先日行われた組み込み技術の展示会「Embedded Technology 2009(ET2009)」でも、Android関連の展示が非常に目立っていた。同社は、Androidビジネスの“新規参入組”として、ET2009の会場でも多くの来場者の注目を集めていた。
同社のLinux/Android事業に関しては、2009年7月に組み込みLinuxベンダのEmbedded Alleyを買収したことが記憶に新しい。
「われわれの掲げているテーマは“Embedding Excitement Beyond Mobile Phones”。つまり“携帯電話を超越するような組み込み機器”に注力していく。そしてメンターは、この有望な市場にソフトウェアIP、ソフトウェアサービス、ソフトウェア開発ツールの3つを軸に展開していく」(マギリヴレイ氏)。
携帯電話用に設計されたAndroidは、情報アクセスのしやすさ、優れたUI、クラウドコネクティビティによる開発のしやすさなどの特徴を持つ。マギリヴレイ氏は、これらのAndroidの特徴を駆使すれば非常にユニークな組み込み端末が作れると語る。
「APIもそろっており、洗練された機能もある。ただしこれらは、携帯電話に特化されている。このAndroidの恩恵をほかのプラットフォームでも享受できればいいのだが、そうたやすくはない。携帯電話用に設計されたAndroid、それをほかのプラットフォームに活用するのにも、メンターの3つの軸(IP/サービス/開発ツール)の方針が力を発揮するだろう」(マギリヴレイ氏)。
また同社は「Android/Linux」とRTOS「Nucleus」を融合させたマルチコア/マルチOSソリューションを提案する。
「RTOSのNucleusはリアルタイム性、データ処理の最適化、認証済みソフトウェアスタックなどの特徴があり、一方のAndroid/Linuxは優れたユーザーアプリケーションフレームワークと膨大なミドルウェアといったエコシステムがある。この2つのOSは好対照。同様の取り組みは、Wind Riverなども手がけてきたが、Intel傘下になることで、制約も出てくるだろう。このような2つのOSに自由に取り組めるのは独立した企業であるメンターだけ」(マギリヴレイ氏)。
マギリヴレイ氏は、マルチコア/マルチOSによってAndroidとRTOSを組み合わせることで、医療や自動車、白モノ家電といった携帯電話以外の分野でのエコシステムが可能になると語る。特に家電やSTBなどマルチメディア系の製品分野に期待したいとのことだ。

取り組む課題 - 本文のうち「携帯電話用に設計されたAndroidは、」から始まり「ーだけ」(マギリヴレイ氏)。」に至るまでの部分を、一字一句変えずに書き写して返してください。 本文のみに基づいて解答してください。

記録データ -
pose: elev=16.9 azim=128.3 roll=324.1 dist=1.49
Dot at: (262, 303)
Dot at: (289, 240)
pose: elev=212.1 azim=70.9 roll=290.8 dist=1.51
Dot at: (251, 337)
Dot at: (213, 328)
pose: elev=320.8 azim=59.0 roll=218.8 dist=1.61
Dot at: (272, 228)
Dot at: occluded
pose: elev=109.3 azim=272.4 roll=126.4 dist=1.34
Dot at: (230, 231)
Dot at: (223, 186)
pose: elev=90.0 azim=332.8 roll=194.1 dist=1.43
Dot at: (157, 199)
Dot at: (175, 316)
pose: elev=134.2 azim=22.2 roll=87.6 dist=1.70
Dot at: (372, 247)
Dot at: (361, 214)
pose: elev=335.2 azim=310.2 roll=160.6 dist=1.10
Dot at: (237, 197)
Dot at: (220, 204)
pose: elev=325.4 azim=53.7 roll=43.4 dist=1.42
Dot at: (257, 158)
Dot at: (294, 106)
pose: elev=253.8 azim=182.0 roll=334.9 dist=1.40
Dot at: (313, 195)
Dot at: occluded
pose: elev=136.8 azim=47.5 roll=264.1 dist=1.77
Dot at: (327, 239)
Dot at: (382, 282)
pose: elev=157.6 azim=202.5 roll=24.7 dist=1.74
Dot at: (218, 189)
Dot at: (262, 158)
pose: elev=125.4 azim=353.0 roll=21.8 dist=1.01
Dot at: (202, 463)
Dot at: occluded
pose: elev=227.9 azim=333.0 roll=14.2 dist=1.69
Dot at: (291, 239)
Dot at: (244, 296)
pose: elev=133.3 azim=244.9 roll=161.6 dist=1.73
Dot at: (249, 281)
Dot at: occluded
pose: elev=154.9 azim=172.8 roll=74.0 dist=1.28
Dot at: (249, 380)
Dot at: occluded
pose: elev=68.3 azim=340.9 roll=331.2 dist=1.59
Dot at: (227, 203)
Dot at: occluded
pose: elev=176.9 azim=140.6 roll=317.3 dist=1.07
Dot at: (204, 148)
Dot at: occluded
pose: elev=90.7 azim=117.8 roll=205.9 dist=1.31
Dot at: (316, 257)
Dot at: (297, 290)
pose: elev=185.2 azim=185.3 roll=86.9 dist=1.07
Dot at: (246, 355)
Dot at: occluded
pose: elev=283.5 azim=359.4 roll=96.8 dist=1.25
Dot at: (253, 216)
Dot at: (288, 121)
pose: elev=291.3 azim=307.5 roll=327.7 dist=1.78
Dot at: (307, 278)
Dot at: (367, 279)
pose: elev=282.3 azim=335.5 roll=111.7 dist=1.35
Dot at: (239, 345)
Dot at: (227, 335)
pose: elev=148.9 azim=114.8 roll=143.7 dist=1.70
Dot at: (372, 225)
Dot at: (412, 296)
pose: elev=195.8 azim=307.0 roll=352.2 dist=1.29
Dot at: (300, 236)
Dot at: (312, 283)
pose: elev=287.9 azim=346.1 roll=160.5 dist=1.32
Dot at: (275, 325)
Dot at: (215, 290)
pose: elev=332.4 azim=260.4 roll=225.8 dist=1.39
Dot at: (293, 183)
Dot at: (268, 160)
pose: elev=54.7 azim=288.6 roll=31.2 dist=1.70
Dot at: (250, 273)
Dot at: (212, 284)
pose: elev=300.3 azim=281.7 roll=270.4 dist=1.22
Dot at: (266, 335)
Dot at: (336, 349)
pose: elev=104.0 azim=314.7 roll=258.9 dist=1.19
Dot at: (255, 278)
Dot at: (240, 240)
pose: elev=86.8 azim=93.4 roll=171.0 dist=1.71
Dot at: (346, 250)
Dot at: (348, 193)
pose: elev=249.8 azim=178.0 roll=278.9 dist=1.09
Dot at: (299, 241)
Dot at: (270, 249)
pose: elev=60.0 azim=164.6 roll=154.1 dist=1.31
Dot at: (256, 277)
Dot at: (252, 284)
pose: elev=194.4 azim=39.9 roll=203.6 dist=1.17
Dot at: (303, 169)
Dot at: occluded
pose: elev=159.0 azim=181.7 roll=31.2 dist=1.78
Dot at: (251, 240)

解答 -
携帯電話用に設計されたAndroidは、情報アクセスのしやすさ、優れたUI、クラウドコネクティビティによる開発のしやすさなどの特徴を持つ。マギリヴレイ氏は、これらのAndroidの特徴を駆使すれば非常にユニークな組み込み端末が作れると語る。
「APIもそろっており、洗練された機能もある。ただしこれらは、携帯電話に特化されている。このAndroidの恩恵をほかのプラットフォームでも享受できればいいのだが、そうたやすくはない。携帯電話用に設計されたAndroid、それをほかのプラットフォームに活用するのにも、メンターの3つの軸(IP/サービス/開発ツール)の方針が力を発揮するだろう」(マギリヴレイ氏)。
また同社は「Android/Linux」とRTOS「Nucleus」を融合させたマルチコア/マルチOSソリューションを提案する。
「RTOSのNucleusはリアルタイム性、データ処理の最適化、認証済みソフトウェアスタックなどの特徴があり、一方のAndroid/Linuxは優れたユーザーアプリケーションフレームワークと膨大なミドルウェアといったエコシステムがある。この2つのOSは好対照。同様の取り組みは、Wind Riverなども手がけてきたが、Intel傘下になることで、制約も出てくるだろう。このような2つのOSに自由に取り組めるのは独立した企業であるメンターだけ」(マギリヴレイ氏)。